Back through the window. Close it behind me. My sister is now on her other side, with her other thumb in her mouth, and her eyelids flicker as I close the window and shut off the world. I go back to my bedroom. Dry my hands and feet on my jacket, leave it on the floor where it was when I picked it up. Climb back into bed. Pull over the smothering sheets.

And then it's morning and a chink of weak daylight pokes through the gap where my curtains don't quite close properly. Flashes of my dream zip across my memory; a roaring louder than a jet plane, jiving in green and red strobes, something exploring my exposed, pale skin under the night. People will have similar memories. Only I know that these are different. And I never tell anybody about my dreams.

After all, not everything is possible. Humans will never fly unaided.

I get out of bed. I pick up a jacket that I have left on the floor and hang it up on a peg.
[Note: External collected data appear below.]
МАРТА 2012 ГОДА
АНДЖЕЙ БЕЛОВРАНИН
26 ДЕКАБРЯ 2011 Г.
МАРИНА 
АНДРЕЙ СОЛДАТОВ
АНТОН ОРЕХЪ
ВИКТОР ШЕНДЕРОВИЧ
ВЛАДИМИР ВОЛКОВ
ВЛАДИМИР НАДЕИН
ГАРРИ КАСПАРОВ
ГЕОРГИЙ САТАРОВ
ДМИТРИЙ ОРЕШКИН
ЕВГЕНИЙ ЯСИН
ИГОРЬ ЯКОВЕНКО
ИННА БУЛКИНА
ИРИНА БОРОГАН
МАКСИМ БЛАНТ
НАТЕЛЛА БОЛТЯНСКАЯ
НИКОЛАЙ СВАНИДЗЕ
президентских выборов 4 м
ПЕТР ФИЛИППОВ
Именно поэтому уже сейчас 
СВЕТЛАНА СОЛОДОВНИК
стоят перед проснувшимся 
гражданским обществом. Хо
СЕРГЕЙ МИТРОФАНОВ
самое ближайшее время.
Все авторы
I slide my feet into slippers. Downstairs is the noise of breakfast being made, my parents teasing each other, the chink of my sister scraping out her cereal bowl. I pad downstairs.

My mother jokes that I am up late and my father pretends that I snuck out into town last night and says that I'm looking pale, am I alright, what's the boy's name?

"Shut up, Harold," my mother says, giving me a stern look. She doesn't approve of staying out late with boys. She does not approve of sex, she doesn't laugh at jokes about it and she fast-forwards through kissing scenes on the TV and she sneers at couples lying in the park, absorbed with each other. She does not approve of clubs or bars. She would not approve of flying. Not even in dreams.

I fend off their jokes and sit opposite my sister. She's in a pink nightdress that used to be mine and the bowl that she's eating out of used to be mine too. There's a chip in the rim from the first time I tried to do the washing up myself. She has my eyes and hair as well.

"Good morning," I say. She looks up at me through her fringe, face puzzled.

"I dreamed you climbed in through the window last night," she says.